§ 417.620 - Responsibility for reconsiderations; time limits.  


Latest version.
  • Link to an amendment published at 70 FR 4713, Jan. 28, 2005.

    (a) If the HMO or CMP can make a reconsidered determination that is completely favorable to the enrollee, the HMO or CMP issues the reconsidered determination.

    (b) If the HMO or CMO recommends partial or complete affirmation of its adverse determination, the HMO or CMP must prepare a written explanation and send the entire case to HFCA. CMS makes the reconsidered datermination.
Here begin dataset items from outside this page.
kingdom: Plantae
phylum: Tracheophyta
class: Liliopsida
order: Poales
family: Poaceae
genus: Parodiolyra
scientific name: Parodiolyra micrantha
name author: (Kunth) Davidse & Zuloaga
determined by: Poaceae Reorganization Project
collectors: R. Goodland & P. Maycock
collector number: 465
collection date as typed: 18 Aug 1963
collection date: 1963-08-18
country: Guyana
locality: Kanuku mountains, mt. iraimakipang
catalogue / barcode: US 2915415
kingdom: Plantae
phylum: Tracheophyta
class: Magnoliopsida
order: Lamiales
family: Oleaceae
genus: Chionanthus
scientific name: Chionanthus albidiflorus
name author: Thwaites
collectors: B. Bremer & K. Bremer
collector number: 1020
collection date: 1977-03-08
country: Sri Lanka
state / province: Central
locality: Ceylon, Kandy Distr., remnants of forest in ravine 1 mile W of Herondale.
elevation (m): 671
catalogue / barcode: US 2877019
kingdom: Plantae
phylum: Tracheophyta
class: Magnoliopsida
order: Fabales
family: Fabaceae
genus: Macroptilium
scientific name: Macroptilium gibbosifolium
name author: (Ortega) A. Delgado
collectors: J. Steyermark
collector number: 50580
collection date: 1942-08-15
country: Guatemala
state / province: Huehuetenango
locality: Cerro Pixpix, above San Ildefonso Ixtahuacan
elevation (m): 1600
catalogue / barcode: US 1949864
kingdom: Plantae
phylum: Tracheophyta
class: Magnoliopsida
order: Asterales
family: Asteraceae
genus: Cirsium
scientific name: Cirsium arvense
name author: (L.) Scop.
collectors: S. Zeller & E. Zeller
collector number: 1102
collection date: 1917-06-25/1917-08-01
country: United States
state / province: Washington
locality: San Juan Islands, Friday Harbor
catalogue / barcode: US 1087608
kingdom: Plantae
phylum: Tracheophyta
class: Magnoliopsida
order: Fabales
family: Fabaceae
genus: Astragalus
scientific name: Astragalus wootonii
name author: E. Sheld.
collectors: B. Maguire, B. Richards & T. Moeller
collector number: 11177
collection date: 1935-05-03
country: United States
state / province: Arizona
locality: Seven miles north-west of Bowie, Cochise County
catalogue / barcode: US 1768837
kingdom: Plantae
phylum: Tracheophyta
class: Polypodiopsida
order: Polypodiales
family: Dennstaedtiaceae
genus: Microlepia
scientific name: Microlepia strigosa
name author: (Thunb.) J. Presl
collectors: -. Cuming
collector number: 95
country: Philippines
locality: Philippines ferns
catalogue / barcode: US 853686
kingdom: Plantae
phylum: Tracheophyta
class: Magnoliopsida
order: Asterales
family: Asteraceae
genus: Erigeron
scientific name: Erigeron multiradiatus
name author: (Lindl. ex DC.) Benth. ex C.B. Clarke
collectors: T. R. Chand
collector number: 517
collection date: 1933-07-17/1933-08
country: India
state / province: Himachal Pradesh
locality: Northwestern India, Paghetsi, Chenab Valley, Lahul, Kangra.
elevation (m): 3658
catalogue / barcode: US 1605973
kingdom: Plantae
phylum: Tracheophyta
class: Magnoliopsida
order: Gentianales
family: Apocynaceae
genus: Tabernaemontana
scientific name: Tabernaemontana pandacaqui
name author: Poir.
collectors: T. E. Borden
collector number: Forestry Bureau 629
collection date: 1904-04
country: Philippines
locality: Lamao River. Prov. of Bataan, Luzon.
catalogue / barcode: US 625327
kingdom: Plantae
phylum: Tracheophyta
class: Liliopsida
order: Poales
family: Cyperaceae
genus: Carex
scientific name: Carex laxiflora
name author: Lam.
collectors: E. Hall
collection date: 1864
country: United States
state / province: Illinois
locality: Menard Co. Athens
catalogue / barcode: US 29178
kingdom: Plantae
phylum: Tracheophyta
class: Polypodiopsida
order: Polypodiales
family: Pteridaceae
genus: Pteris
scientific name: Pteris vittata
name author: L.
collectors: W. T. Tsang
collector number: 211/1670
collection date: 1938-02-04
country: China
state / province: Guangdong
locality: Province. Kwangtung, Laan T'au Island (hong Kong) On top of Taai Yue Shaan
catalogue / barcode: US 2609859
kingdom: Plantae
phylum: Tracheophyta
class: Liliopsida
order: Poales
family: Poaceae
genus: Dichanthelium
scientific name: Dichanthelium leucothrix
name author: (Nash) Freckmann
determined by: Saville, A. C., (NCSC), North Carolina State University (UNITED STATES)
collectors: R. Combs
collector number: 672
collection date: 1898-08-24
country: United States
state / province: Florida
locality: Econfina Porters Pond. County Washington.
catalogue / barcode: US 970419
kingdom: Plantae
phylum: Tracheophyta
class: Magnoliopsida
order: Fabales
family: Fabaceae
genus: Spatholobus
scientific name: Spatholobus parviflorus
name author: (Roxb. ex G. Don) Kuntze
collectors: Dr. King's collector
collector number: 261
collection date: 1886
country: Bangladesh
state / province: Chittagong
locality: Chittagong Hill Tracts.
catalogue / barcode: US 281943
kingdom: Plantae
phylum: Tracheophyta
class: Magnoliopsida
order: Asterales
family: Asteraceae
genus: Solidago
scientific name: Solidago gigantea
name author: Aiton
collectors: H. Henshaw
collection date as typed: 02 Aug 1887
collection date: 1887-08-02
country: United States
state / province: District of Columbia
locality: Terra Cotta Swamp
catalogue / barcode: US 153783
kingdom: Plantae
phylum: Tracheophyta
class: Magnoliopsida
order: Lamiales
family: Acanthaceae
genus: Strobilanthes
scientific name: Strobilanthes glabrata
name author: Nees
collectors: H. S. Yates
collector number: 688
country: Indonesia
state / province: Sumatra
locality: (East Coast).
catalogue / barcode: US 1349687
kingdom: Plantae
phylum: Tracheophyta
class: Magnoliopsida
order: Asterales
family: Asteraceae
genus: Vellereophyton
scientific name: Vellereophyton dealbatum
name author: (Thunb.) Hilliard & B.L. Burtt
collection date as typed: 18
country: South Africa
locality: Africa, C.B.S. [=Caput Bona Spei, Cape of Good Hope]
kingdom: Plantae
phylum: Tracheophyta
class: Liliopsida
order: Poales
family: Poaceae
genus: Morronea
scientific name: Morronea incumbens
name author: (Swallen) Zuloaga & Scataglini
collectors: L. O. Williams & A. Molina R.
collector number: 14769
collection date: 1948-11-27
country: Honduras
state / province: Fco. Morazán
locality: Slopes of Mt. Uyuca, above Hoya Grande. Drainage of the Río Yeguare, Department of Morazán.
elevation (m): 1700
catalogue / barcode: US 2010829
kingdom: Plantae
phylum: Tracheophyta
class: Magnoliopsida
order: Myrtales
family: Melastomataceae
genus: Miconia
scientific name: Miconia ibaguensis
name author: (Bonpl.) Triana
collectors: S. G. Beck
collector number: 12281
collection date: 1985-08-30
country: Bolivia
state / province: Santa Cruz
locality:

    (c) The HMO or CMP must issue the reconsidered determination to the enrollee, or submit the explanation and file to CMS within 60 calendar days from the date of receipt of the request for reconsideration. In the case of an expedited reconsideration, the HMO or CMP must issue the reconsidered determination as specified in § 417.617(c)(3) or submit the explanation and file to CMS within 24 hours of its determination, the expiration of the 72-hour review period, or the expiration of the extension.

    (d) For good cause shown, CMS may allow extensions to the time limit set forth in paragraph (c) of this section.

    (e) Failure by the HMO or CMP to provide the enrollee with a reconsidered determination within the time limits described in paragraph (c) of this section or to obtain a good cause extension described in paragraph (d) of this section constitutes an adverse determination, and the HMO or CMP must submit the file to CMS.

    (f) If the HMO or CMP refers the matter to CMS, it must concurrently notify the beneficiary of that action.

    Effective Date Note:

    At 70 FR 4713, Jan. 28, 2005, § 417.620 was removed, effective January 1, 2006.